*** Texte fourni

Les enfants (verset charnière dans Luc 18)

"Et Jésus les appela, et dit : Laissez venir à moi les petits enfants, et ne les en empêchez pas; car le royaume de Dieu est pour ceux qui leur ressemblent. Je vous le dis en vérité, quiconque ne recevra pas le royaume de Dieu comme un petit enfant n'y entrera point."

Le petit enfant, comment le définir ?

La perception qu’on en a, varie fortement selon les cultures et les époques.

Il n’est pas un adulte en miniature, ni un animal à domestiquer.

Les petits enfants sont des êtres humains à part entière, et c’est ce que Jésus semble dire. Mais au temps du Christ, et à bien des égards à celui d’aujourd’hui, ils sont considérés comme des choses dont la vie dépend entièrement de nos choix et de nos décisions d’adultes.

Quoi qu’il en soit, ce qui les caractérise fortement, c’est cette confiance, cette crédulité naïve et paisible dont ils font preuve premièrement.

******

Exercice A. D'après le texte sur les enfants dans Luc 18, quel trait caractérise fortement les petits enfants ?
Exercice B. Prolongez le texte sur les enfants dans Luc 18 à partir de sa dernière phrase.

*** Entrées fournies

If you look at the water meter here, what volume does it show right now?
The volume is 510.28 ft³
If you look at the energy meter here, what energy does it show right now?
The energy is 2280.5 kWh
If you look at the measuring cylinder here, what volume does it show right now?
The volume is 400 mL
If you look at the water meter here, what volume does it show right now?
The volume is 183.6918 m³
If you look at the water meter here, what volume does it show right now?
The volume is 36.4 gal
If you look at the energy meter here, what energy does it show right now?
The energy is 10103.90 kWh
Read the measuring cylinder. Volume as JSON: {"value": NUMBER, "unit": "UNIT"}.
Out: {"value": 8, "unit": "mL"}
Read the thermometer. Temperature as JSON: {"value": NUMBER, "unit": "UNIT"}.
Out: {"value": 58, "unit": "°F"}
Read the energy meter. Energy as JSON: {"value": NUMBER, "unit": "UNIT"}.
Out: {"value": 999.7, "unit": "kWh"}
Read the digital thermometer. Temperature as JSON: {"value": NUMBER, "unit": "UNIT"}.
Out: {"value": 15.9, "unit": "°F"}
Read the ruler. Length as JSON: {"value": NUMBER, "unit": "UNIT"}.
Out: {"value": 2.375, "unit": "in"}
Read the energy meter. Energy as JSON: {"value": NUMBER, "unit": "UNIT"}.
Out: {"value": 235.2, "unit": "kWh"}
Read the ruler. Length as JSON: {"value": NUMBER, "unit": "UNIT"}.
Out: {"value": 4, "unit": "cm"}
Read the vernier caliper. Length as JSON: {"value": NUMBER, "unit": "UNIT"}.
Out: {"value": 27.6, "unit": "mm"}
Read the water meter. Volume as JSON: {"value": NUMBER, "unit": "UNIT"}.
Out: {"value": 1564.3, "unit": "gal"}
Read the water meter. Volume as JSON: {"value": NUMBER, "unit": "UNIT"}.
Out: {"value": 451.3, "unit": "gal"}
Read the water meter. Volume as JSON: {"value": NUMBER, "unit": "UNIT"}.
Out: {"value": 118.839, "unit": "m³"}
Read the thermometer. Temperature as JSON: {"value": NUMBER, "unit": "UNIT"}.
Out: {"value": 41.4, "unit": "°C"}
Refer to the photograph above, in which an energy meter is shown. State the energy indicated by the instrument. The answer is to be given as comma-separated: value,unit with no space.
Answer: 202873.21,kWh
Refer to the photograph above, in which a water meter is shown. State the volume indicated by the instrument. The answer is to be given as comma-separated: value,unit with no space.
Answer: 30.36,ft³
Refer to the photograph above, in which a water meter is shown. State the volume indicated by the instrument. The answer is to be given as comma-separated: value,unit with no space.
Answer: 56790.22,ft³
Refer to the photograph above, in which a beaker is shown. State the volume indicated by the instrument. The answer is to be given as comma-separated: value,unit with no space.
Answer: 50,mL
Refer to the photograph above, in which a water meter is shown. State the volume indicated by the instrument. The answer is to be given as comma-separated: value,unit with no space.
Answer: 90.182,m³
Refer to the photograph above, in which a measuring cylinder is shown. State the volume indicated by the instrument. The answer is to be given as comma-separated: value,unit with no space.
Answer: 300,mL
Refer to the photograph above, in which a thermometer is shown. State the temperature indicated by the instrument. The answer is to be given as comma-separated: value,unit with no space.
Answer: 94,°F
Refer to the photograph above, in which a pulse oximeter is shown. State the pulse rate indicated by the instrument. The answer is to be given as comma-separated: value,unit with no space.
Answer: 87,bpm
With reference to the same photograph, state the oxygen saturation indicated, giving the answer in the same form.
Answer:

******

Réponse rédigée A. Leur confiance, cette crédulité naïve et paisible dont ils font preuve premièrement.

Réponse rédigée B.
Les petits enfants dont le Christ parle sont nus comme au temps d’Adam avant que l’interdit n’ait été bravé. Ils sont vulnérables et sans puissance, mais ils ne le savent pas et par conséquent, ils ne se cachent pas.
Ils viennent vers l’adulte en étant vrai, et avec innocence. Il ne leur vient pas à l’esprit qu’ils pourraient être rejetés.
Ils demandent. Ils ne répugnent jamais à demander quoi que ce soit dont ils auraient besoin ou envie, ils le font tout naturellement.
Ils reçoivent avec simplicité. Il ne cherche pas à mériter ce qu’ils reçoivent, et ne "tirent pas des plans sur la comète" pour savoir comment ils vont pouvoir rendre l’équivalent de ce qu’ils ont reçu.
Ils ne trichent pas avec leurs émotions : ils pleurent ou rient sans calcul, et sans se cacher. Ils ne raisonnent pas en termes de bien ou de mal, ils sont tout entiers dans ce qui fait leur vie, tout entier au présent de leur présent.

Ce verset mettant en scène de petits enfants est un verset charnière dans le sens où il semble souligner, en vertu de ce que sont les petits enfants, ce qui est nécessaire à l’être : dépendance et humilité.

*** *** ***

Le juge inique méprisait Dieu et ses semblables, sans se rendre compte que mépriser ses semblables et Dieu c’est surtout se mépriser soi-même.
Si l’autre même que moi, l’autre, le "qui" de la question, ne vaut pas pour moi, ce n’est pas un "qu’est-ce qui", qui pourra donner de la valeur à moi.
Ma valeur se trouve dans la résonnance de mon être, et seul l’autre est capable "d’appeler" à cette résonnance.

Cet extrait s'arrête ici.